[start Data to process]

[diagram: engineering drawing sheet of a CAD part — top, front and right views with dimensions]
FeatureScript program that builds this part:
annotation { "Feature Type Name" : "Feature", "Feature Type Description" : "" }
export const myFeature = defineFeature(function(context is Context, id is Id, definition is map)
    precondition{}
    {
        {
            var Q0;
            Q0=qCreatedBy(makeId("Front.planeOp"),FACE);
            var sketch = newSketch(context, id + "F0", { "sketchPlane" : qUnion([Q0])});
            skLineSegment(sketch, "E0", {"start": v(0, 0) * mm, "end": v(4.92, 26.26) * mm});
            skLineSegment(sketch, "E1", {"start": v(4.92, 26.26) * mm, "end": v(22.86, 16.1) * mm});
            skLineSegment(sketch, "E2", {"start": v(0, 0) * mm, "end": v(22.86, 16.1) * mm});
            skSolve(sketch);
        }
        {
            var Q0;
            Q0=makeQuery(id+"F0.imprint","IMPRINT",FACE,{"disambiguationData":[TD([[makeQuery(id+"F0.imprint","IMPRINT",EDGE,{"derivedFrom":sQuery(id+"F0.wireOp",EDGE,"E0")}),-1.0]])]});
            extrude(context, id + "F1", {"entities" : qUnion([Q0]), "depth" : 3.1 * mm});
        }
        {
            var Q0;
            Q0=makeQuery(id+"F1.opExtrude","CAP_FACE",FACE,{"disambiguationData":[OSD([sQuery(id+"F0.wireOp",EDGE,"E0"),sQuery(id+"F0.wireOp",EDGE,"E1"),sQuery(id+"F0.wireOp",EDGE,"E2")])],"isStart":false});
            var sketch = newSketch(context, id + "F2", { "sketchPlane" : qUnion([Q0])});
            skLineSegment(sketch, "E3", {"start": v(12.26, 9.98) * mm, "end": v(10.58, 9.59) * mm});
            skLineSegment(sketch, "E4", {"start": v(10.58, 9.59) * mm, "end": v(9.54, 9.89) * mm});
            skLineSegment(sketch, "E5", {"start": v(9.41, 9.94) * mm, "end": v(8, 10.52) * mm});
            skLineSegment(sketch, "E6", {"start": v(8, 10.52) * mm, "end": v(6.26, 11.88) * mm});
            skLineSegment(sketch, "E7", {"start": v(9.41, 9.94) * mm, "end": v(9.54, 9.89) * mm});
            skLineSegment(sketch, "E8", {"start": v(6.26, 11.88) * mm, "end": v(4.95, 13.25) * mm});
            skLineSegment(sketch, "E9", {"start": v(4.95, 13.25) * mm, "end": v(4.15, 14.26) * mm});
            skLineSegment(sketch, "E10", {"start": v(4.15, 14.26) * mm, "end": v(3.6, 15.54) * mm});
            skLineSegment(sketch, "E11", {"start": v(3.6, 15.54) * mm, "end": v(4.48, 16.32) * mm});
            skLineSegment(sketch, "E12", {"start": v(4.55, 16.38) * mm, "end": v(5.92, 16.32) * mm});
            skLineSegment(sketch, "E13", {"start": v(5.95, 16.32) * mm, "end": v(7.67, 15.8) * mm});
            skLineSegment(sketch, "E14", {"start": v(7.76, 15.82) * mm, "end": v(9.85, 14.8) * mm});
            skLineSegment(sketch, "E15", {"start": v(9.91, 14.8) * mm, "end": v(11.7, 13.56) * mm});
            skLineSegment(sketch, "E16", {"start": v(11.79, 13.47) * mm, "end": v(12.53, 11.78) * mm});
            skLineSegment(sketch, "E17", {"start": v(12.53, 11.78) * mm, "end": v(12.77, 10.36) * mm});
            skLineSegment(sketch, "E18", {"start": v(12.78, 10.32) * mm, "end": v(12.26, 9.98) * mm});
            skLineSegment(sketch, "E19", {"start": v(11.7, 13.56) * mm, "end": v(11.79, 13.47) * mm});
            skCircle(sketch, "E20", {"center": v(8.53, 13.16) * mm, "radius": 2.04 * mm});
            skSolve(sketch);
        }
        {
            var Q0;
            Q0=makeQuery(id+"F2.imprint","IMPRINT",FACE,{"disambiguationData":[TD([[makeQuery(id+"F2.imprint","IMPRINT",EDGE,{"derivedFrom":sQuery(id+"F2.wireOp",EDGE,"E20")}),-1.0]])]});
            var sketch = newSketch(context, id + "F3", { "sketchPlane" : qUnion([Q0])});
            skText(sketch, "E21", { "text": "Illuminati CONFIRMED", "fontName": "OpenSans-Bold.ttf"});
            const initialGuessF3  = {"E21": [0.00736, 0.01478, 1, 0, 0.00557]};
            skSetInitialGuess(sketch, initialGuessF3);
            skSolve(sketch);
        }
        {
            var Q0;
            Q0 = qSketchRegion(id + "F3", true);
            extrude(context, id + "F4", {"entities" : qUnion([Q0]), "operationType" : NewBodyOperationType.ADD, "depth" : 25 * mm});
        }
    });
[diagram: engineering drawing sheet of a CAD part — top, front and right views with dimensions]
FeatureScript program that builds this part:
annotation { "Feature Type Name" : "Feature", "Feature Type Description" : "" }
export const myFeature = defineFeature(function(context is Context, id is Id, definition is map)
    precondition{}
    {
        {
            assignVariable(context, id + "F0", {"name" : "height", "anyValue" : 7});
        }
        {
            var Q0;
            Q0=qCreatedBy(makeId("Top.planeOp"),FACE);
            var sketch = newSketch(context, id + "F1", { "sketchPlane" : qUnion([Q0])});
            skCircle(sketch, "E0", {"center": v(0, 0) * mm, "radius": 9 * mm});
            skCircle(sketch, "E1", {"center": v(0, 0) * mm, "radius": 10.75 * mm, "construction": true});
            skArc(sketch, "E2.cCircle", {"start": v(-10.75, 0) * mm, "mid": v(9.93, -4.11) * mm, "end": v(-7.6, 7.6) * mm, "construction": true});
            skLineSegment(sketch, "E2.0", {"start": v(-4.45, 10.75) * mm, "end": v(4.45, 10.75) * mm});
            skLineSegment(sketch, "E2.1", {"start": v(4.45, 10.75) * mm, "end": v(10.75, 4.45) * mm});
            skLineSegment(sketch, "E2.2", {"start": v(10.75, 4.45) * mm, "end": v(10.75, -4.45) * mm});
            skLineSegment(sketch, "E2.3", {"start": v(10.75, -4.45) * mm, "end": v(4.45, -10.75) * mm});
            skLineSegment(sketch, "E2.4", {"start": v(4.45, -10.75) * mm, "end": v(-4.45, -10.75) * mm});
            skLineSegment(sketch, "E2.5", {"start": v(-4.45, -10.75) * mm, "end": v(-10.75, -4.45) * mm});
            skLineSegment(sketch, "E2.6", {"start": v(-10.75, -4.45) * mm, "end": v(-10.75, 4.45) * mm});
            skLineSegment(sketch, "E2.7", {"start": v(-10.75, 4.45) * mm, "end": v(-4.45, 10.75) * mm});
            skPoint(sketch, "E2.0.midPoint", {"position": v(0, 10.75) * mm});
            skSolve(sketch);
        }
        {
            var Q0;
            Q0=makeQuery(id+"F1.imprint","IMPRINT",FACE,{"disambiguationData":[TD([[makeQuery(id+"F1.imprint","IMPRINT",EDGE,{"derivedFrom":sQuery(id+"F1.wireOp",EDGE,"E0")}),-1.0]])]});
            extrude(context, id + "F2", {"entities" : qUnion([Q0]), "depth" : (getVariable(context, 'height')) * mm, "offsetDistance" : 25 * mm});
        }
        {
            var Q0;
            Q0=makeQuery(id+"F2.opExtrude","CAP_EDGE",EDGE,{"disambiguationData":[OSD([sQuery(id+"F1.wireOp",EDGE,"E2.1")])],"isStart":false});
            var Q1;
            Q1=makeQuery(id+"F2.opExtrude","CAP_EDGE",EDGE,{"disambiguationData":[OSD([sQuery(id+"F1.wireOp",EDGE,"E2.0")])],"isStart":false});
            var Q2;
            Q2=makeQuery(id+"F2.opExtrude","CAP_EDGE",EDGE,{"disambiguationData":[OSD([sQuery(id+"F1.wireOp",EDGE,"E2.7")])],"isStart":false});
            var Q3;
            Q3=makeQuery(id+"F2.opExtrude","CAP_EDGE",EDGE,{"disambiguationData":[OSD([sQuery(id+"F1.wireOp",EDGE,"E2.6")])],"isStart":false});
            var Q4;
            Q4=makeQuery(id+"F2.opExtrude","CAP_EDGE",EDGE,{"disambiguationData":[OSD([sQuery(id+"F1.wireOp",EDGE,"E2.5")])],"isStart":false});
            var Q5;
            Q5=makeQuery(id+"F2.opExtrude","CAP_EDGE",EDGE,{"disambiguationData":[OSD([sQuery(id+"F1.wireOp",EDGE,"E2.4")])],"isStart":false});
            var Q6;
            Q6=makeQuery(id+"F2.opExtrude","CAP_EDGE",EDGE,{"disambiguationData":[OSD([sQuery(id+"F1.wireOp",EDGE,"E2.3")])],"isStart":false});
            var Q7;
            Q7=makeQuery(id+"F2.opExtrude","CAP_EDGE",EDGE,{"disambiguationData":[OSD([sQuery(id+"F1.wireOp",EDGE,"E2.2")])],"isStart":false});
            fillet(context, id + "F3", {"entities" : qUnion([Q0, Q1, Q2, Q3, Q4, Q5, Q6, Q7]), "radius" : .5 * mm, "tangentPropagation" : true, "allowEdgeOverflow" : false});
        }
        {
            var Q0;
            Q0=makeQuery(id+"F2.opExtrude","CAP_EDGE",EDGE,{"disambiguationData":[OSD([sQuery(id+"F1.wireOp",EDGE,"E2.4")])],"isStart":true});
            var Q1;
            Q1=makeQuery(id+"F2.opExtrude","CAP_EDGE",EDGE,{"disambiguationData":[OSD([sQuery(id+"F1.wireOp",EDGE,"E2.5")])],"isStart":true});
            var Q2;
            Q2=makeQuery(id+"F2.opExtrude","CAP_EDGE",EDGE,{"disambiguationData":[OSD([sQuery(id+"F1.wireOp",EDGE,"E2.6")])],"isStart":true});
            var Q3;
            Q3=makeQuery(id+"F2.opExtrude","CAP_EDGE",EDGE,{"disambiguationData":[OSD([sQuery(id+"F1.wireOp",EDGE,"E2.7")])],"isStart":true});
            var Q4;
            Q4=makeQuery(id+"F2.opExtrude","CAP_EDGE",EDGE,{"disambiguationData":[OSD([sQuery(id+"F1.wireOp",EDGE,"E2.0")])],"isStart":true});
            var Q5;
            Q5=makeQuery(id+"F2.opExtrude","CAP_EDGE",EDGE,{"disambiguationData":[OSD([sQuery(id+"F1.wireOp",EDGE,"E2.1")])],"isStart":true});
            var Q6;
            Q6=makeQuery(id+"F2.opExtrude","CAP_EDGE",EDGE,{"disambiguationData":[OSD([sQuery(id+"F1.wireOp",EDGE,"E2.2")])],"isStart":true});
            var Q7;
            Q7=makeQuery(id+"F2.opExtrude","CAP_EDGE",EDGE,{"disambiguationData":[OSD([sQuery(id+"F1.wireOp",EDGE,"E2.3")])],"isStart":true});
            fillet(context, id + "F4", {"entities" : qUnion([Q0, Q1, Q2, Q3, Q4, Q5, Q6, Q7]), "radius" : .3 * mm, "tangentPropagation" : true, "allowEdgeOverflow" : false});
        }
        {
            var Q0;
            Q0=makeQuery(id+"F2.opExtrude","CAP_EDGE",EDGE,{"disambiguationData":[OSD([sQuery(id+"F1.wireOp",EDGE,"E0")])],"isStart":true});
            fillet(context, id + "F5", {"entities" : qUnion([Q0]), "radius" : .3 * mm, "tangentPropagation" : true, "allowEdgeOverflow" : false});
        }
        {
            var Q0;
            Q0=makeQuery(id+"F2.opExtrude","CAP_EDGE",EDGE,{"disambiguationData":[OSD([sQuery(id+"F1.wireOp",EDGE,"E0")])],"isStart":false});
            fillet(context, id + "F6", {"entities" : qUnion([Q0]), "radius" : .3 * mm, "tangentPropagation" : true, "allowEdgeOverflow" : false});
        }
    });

[end Data to process]

**Exercise instructions**
Copy out every line of the items above that contains the string "depth". Matches must agree in case.

**Full answer**
            extrude(context, id + "F1", {"entities" : qUnion([Q0]), "depth" : 3.1 * mm});
            extrude(context, id + "F4", {"entities" : qUnion([Q0]), "operationType" : NewBodyOperationType.ADD, "depth" : 25 * mm});
            extrude(context, id + "F2", {"entities" : qUnion([Q0]), "depth" : (getVariable(context, 'height')) * mm, "offsetDistance" : 25 * mm});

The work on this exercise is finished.